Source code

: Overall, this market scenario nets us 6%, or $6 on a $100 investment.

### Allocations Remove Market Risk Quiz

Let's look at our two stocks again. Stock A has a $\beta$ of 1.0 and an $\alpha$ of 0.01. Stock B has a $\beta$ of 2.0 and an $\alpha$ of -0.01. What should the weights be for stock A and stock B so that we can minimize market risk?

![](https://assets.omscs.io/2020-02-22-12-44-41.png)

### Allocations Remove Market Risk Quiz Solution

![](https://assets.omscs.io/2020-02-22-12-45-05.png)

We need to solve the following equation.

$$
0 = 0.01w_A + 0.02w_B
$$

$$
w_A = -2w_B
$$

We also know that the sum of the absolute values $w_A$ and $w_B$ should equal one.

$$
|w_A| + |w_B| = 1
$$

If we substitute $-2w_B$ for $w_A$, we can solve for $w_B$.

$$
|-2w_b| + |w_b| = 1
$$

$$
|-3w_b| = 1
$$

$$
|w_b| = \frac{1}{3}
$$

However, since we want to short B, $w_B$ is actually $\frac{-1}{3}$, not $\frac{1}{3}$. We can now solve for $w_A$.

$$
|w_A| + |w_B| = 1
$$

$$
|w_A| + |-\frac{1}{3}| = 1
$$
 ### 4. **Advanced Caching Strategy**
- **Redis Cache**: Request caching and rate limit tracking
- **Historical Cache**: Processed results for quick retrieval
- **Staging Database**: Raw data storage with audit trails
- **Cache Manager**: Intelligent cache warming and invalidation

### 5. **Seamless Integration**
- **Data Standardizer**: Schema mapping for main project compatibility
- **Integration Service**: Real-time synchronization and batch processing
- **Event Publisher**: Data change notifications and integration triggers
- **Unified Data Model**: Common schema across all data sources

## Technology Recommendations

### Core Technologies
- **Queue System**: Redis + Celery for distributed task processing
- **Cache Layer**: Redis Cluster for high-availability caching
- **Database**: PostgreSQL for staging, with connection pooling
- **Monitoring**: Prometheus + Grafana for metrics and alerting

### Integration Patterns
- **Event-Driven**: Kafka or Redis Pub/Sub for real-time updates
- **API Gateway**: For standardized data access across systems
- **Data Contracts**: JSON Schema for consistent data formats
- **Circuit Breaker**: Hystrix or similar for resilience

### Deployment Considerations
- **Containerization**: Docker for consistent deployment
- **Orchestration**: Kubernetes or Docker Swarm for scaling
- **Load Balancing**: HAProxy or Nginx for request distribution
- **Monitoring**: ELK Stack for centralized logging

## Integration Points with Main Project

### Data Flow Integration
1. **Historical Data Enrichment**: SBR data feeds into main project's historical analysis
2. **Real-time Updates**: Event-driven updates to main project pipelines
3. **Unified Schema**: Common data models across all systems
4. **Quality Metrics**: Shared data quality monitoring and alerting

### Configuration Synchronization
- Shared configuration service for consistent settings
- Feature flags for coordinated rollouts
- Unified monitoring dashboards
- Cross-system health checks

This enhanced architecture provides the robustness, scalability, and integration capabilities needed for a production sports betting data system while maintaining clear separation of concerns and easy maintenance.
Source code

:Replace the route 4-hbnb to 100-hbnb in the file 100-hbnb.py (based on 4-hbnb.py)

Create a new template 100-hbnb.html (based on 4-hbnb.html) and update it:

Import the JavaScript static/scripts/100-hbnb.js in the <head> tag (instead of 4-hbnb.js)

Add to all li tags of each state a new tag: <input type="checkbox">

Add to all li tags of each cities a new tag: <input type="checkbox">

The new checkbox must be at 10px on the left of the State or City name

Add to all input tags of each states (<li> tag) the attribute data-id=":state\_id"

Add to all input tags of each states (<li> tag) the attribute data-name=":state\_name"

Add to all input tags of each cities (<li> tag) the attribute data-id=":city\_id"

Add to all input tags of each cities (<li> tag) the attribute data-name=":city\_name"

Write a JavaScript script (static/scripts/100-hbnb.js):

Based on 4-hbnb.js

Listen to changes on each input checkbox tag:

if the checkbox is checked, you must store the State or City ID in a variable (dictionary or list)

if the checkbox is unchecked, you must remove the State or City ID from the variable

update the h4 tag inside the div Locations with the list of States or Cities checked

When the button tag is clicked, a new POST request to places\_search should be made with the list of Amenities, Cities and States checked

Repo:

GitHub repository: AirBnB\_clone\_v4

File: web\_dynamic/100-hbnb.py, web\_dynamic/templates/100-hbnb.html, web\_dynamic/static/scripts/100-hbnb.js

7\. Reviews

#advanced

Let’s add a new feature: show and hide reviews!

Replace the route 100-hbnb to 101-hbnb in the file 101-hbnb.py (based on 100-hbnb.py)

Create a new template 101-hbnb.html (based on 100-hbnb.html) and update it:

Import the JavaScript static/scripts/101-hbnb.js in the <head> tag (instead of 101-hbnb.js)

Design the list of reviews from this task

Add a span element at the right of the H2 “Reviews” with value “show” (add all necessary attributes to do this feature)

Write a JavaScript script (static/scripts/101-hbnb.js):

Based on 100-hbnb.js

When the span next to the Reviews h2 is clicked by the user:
****
> TASK DIRECTIONS
Across the records above, count the lines holding "tags" and reply with that number alone.

> YOUR RESPONSE
6